# Task requirements:
(1) Reproduce the passage on the ant Technomyrmex jocosus below from "The head of" up to and including "within its distribution.".
(2) Carry on the passage on the ant Technomyrmex jocosus below, starting right after its last sentence.

# Text section:
The head of T. joccus is shinier and less sculpted compared to T. albipes, and the compound eyes of T. jocosus are larger than those of T. albipes. T. jocosus also lacks a petiolar node, a section just before the abdomen, which differentiates it from other common ant genera within its distribution.

== Distribution and habitat ==
Technomyrmex jocosus is a very common Technomyrmex species that is native to Australia. This species can be found in both south-eastern and south-western Australia, particularly around moderately moist, thick wooded areas like forests. It can also be found nesting in suburban areas like fence posts, gardens and can often invade homes. However, T. jocosus has never been spotted in drier areas like the Outback. T. jocosus has also been spotted in New Zealand as an invasive species; while it can be detected and removed at national borders, its nests can be found in open country and forests.

# Dataset content:

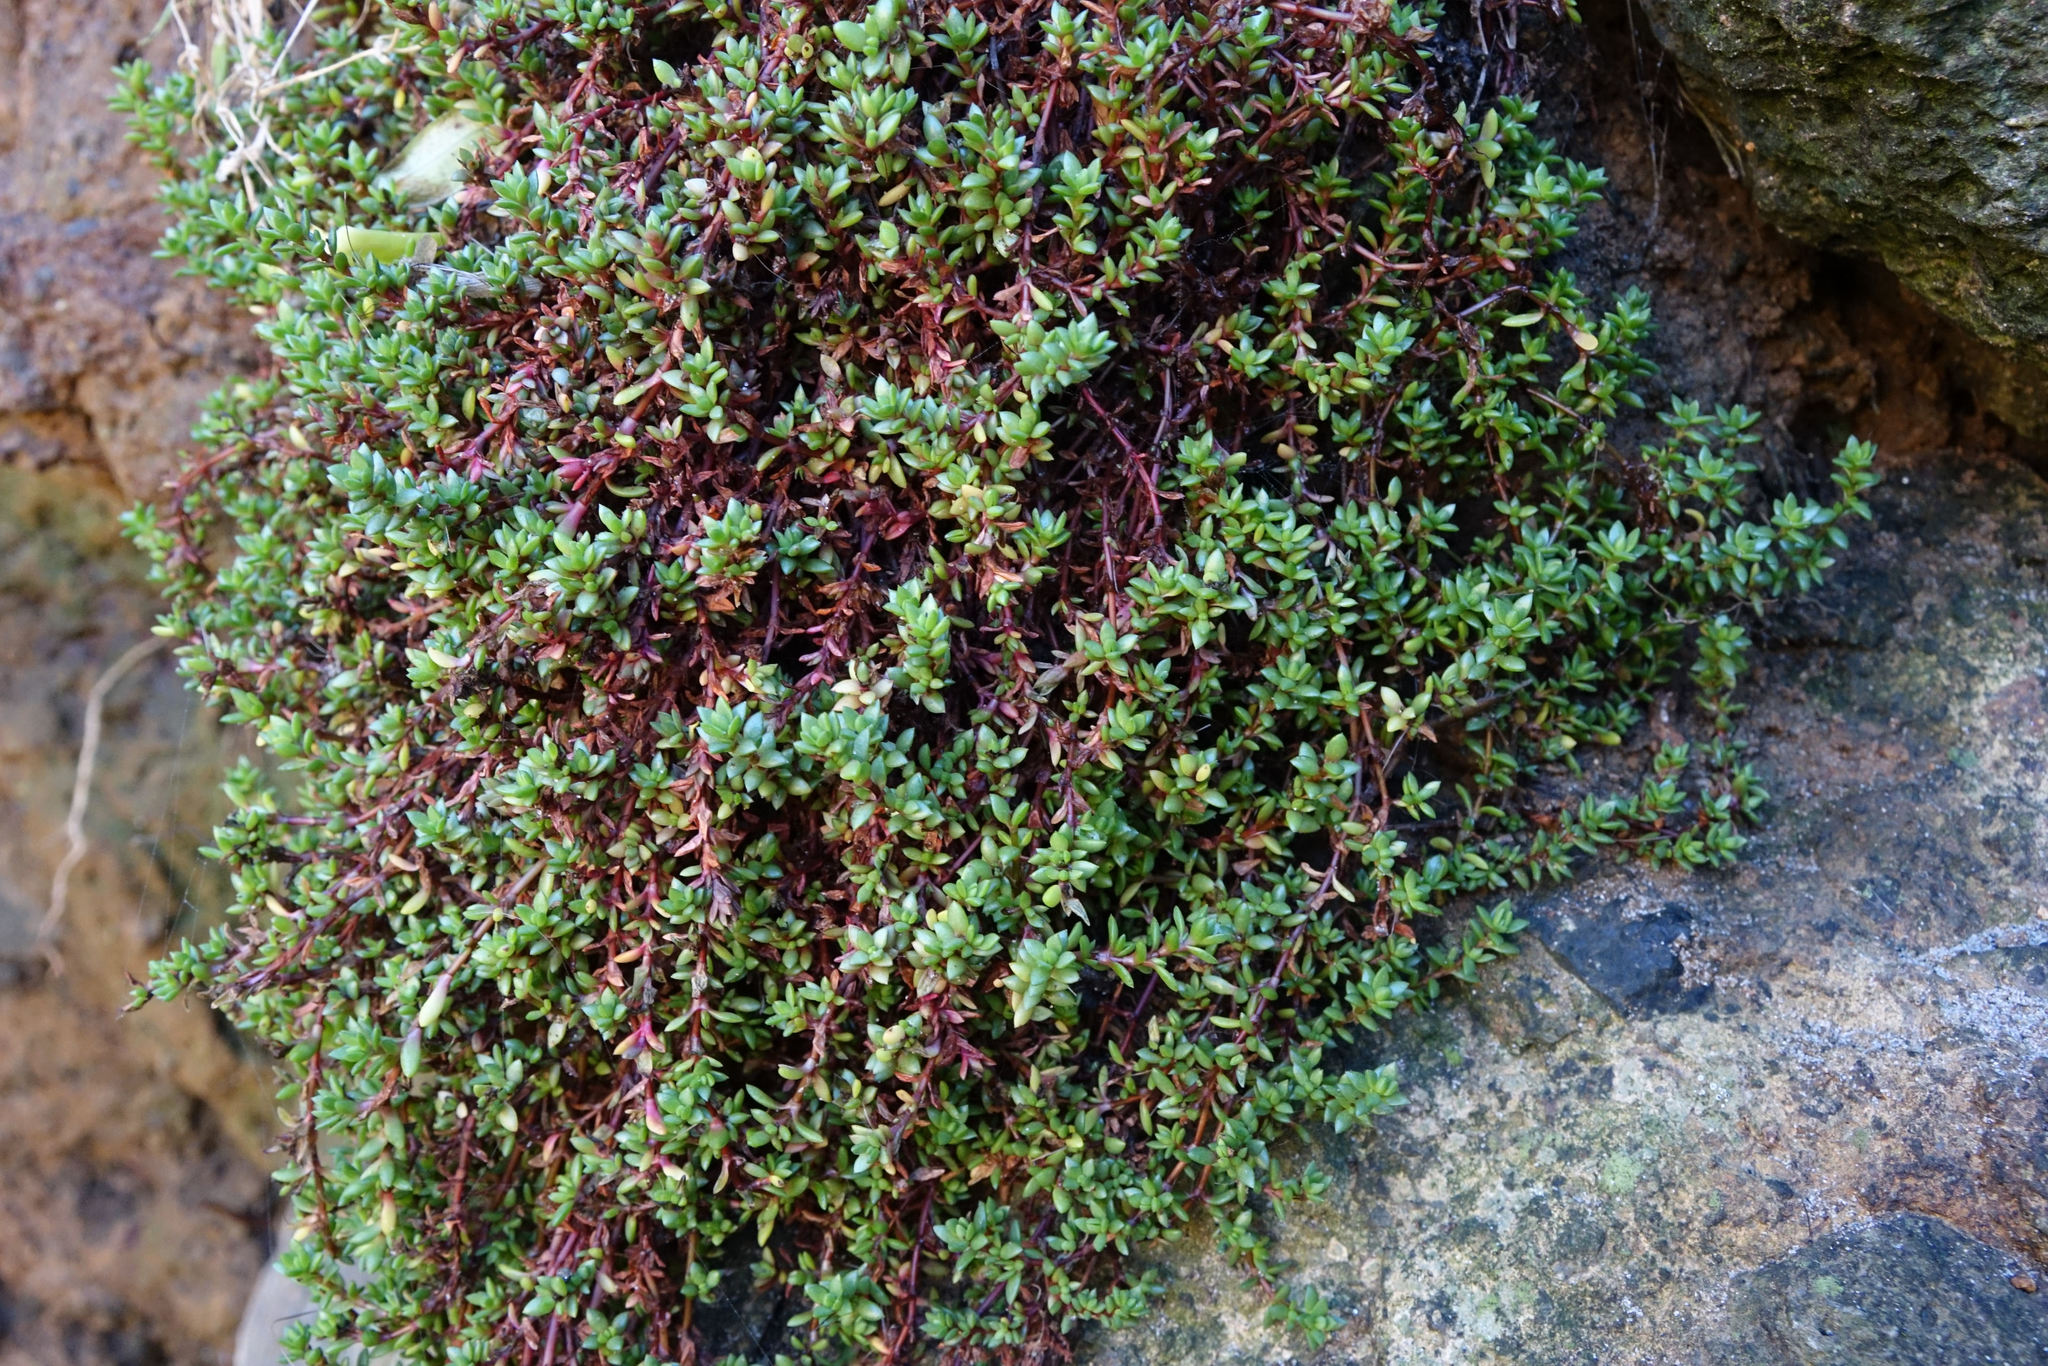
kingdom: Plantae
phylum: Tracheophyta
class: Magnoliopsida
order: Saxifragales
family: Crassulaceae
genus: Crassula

--

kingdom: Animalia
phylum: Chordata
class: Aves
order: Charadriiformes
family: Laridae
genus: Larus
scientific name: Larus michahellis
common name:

# Your responses:
(1)
The head of T. joccus is shinier and less sculpted compared to T. albipes, and the compound eyes of T. jocosus are larger than those of T. albipes. T. jocosus also lacks a petiolar node, a section just before the abdomen, which differentiates it from other common ant genera within its distribution.

(2)
T. jocosus can be found in suburban, forested and open areas in New Zealand's North Island. After they were accidentally introduced, they spread through the suburban areas of the North Island's ports and inhabit the moister open forests which they find suitable for nesting. Just like in Australia, T. jocosus can also be found underneath rotten logs, crevices, and even housing wall cavities which makes them a household pest. Populations of T. jocosus were found in parts of New Zealand's North Island, especially around Auckland and Wellington; however, the species has also been reported further the south, mainly around Marlborough but as far down as Christchurch.

T. jocosus is a ground-dwelling species that generally forages arboreally for food. They also farm wild hemipteran species such as aphids for honeydew. In Australia, large numbers of T. jocosus were found around Kauri trees (Eucalyptus diversicolor). T. jocosus primarily inhabits moderately moist habitats, dead wood, crevices and large cracks in stones and even underneath tree bark, which is important for their foraging habits as they look for prey and honeydew.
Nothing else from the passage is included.